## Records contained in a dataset

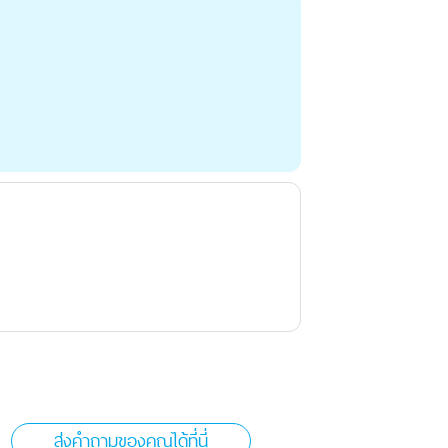
ส่งคำถามของคุณได้ที่นี่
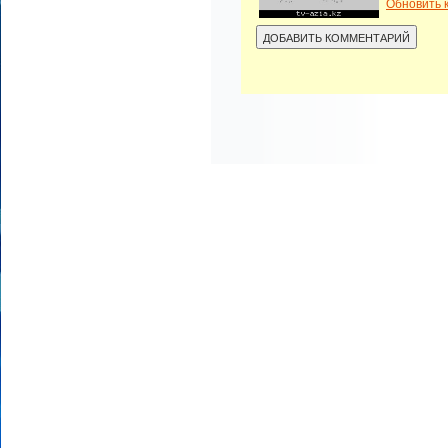
Обновить 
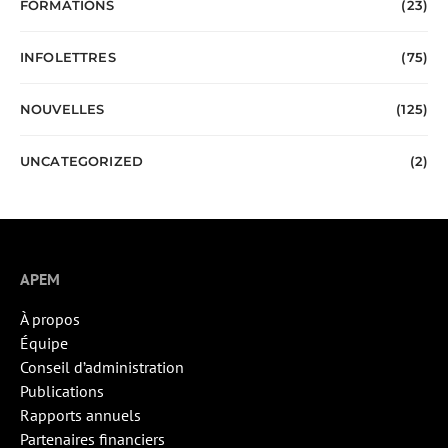
FORMATIONS
(23)
INFOLETTRES
(75)
NOUVELLES
(125)
UNCATEGORIZED
(2)
APEM
À propos
Équipe
Conseil d’administration
Publications
Rapports annuels
Partenaires financiers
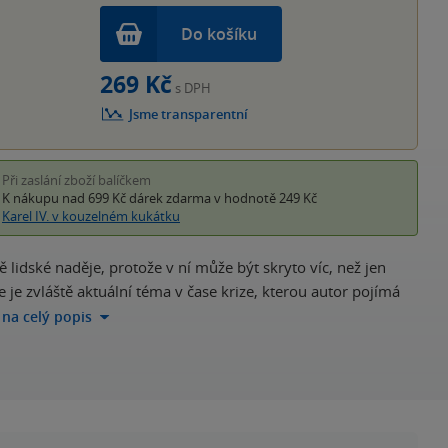
Do košíku
269 Kč
s DPH
Jsme transparentní
Při zaslání zboží balíčkem
K nákupu nad 699 Kč
dárek zdarma
v hodnotě 249 Kč
Karel IV. v kouzelném kukátku
 lidské naděje, protože v ní může být skryto víc, než jen
 je zvláště aktuální téma v čase krize, kterou autor pojímá
t na celý popis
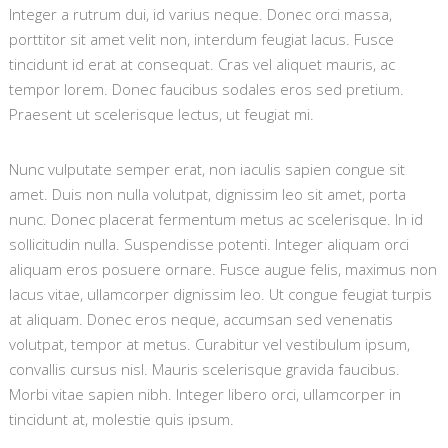
Integer a rutrum dui, id varius neque. Donec orci massa,
porttitor sit amet velit non, interdum feugiat lacus. Fusce
tincidunt id erat at consequat. Cras vel aliquet mauris, ac
tempor lorem. Donec faucibus sodales eros sed pretium.
Praesent ut scelerisque lectus, ut feugiat mi.
Nunc vulputate semper erat, non iaculis sapien congue sit
amet. Duis non nulla volutpat, dignissim leo sit amet, porta
nunc. Donec placerat fermentum metus ac scelerisque. In id
sollicitudin nulla. Suspendisse potenti. Integer aliquam orci
aliquam eros posuere ornare. Fusce augue felis, maximus non
lacus vitae, ullamcorper dignissim leo. Ut congue feugiat turpis
at aliquam. Donec eros neque, accumsan sed venenatis
volutpat, tempor at metus. Curabitur vel vestibulum ipsum,
convallis cursus nisl. Mauris scelerisque gravida faucibus.
Morbi vitae sapien nibh. Integer libero orci, ullamcorper in
tincidunt at, molestie quis ipsum.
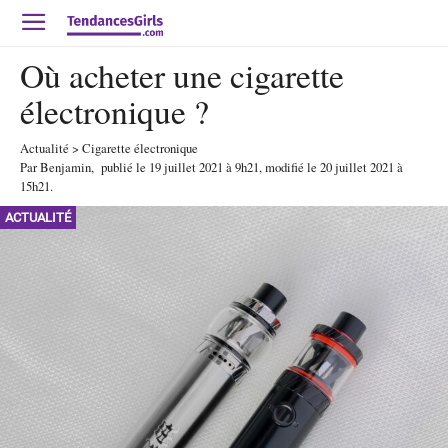
Où acheter une cigarette
électronique ?
Actualité
>
Cigarette électronique
Par
Benjamin
,
publié le
19 juillet 2021
à 9h21
, modifié le 20 juillet 2021 à
15h21
.
ACTUALITÉ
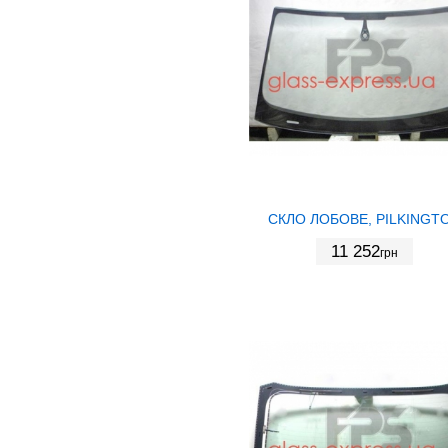
СКЛО ЛОБОВЕ, PILKINGT
11 252
грн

## Your task
What must be output is the exact run of lines from the one holding "UNCATEGORIZED" through the end of the entries above, both ends included, minus the pictures.

## Your response
UNCATEGORIZED
(2)
APEM
À propos
Équipe
Conseil d’administration
Publications
Rapports annuels
Partenaires financiers
Do košíku
269 Kč
s DPH
Jsme transparentní
Při zaslání zboží balíčkem
K nákupu nad 699 Kč
dárek zdarma
v hodnotě 249 Kč
Karel IV. v kouzelném kukátku
 lidské naděje, protože v ní může být skryto víc, než jen
 je zvláště aktuální téma v čase krize, kterou autor pojímá
t na celý popis
Integer a rutrum dui, id varius neque. Donec orci massa,
porttitor sit amet velit non, interdum feugiat lacus. Fusce
tincidunt id erat at consequat. Cras vel aliquet mauris, ac
tempor lorem. Donec faucibus sodales eros sed pretium.
Praesent ut scelerisque lectus, ut feugiat mi.
Nunc vulputate semper erat, non iaculis sapien congue sit
amet. Duis non nulla volutpat, dignissim leo sit amet, porta
nunc. Donec placerat fermentum metus ac scelerisque. In id
sollicitudin nulla. Suspendisse potenti. Integer aliquam orci
aliquam eros posuere ornare. Fusce augue felis, maximus non
lacus vitae, ullamcorper dignissim leo. Ut congue feugiat turpis
at aliquam. Donec eros neque, accumsan sed venenatis
volutpat, tempor at metus. Curabitur vel vestibulum ipsum,
convallis cursus nisl. Mauris scelerisque gravida faucibus.
Morbi vitae sapien nibh. Integer libero orci, ullamcorper in
tincidunt at, molestie quis ipsum.
Où acheter une cigarette
électronique ?
Actualité
>
Cigarette électronique
Par
Benjamin
,
publié le
19 juillet 2021
à 9h21
, modifié le 20 juillet 2021 à
15h21
.
ACTUALITÉ
СКЛО ЛОБОВЕ, PILKINGT
11 252
грн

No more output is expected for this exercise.